**Work request**
Please reproduce word for word the part of the reply about routers and torrents that runs from "Torrent is an" up to and including "consider something else.".

**Selected passage**
I am not quite sure how to play this reply so I will just go for it.
Most consumer electronics are "little more" than specialist computers these days (many even run linux of one form or another which means you have a point to work from). Some of the lower power embedded stuff is more than powerful enough to pull off a lot of things a PC might regularly do which has given rise to a lot of hacks (TVs are getting the treatment these days) but for a while now routers have been a prime target as you seem to have discovered which extends to having nice things like torrent clients running.
Torrent is an interesting protocol not least of all because it is fairly demanding of a network system (200 odd simultaneous connections is never fun)- things can be updated like that and mesh networks exist but straight up end user style torrents do not really happen on that (especially not if you want nice options). This means no official developer will really ever bother with it especially when the "torrent is just for pirates" line still just about works. The demands of torrent can also trouble lesser routers (I am sure we have seen routers fall over when you do not dial back the amount of connections) which is one of the reasons why I suggested you consider something else.
X86 and windows is awful for this embedded game (power, resources, cost....) so you will probably have to play in some other world. Should you ignore the command line and config nonsense when reading up the first time around then it is all quite simple and stuff you have probably done for years- install OS (one does come installed), install programs, run programs (these plugs are squarely aimed at the somewhat savvy consumer and as such have just about everything is download and run type format unlike most hacks).

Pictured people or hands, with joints
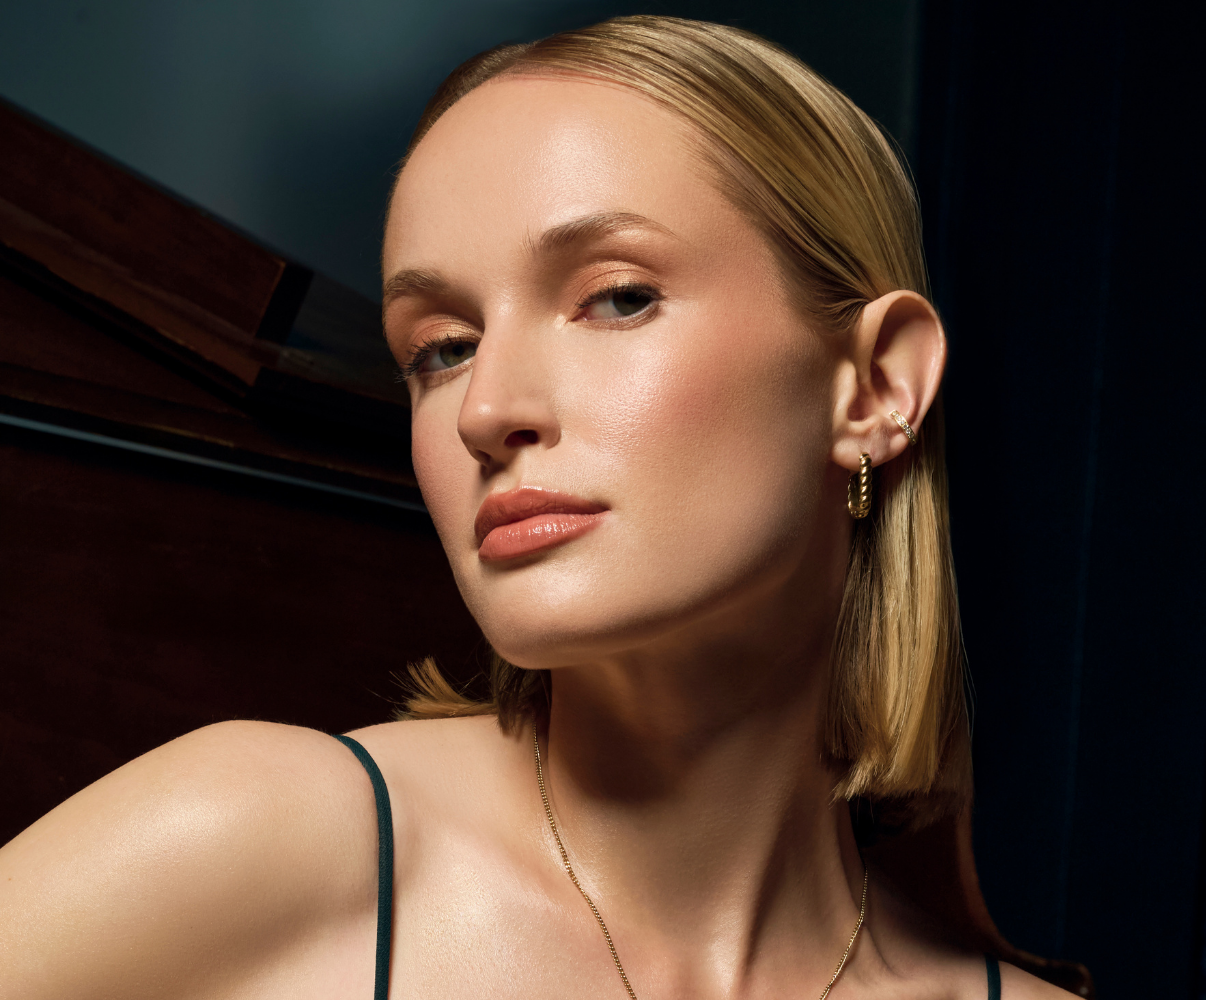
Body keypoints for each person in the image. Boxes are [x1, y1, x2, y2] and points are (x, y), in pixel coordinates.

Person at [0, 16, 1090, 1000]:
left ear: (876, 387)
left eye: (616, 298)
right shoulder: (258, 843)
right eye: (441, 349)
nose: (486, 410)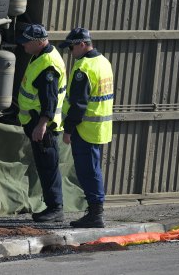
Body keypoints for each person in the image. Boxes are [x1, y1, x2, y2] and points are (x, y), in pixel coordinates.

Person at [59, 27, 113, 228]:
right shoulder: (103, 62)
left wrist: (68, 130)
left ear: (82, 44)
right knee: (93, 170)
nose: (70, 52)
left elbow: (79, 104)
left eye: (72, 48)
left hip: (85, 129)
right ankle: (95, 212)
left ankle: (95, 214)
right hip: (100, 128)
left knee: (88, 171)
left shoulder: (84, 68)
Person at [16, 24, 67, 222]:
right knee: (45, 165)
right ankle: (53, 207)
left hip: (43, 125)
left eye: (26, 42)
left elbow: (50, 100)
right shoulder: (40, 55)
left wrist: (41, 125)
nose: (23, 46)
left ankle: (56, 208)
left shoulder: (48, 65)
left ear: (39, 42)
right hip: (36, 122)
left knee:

**Answer to the exercise**
Torrent is an interesting protocol not least of all because it is fairly demanding of a network system (200 odd simultaneous connections is never fun)- things can be updated like that and mesh networks exist but straight up end user style torrents do not really happen on that (especially not if you want nice options). This means no official developer will really ever bother with it especially when the "torrent is just for pirates" line still just about works. The demands of torrent can also trouble lesser routers (I am sure we have seen routers fall over when you do not dial back the amount of connections) which is one of the reasons why I suggested you consider something else.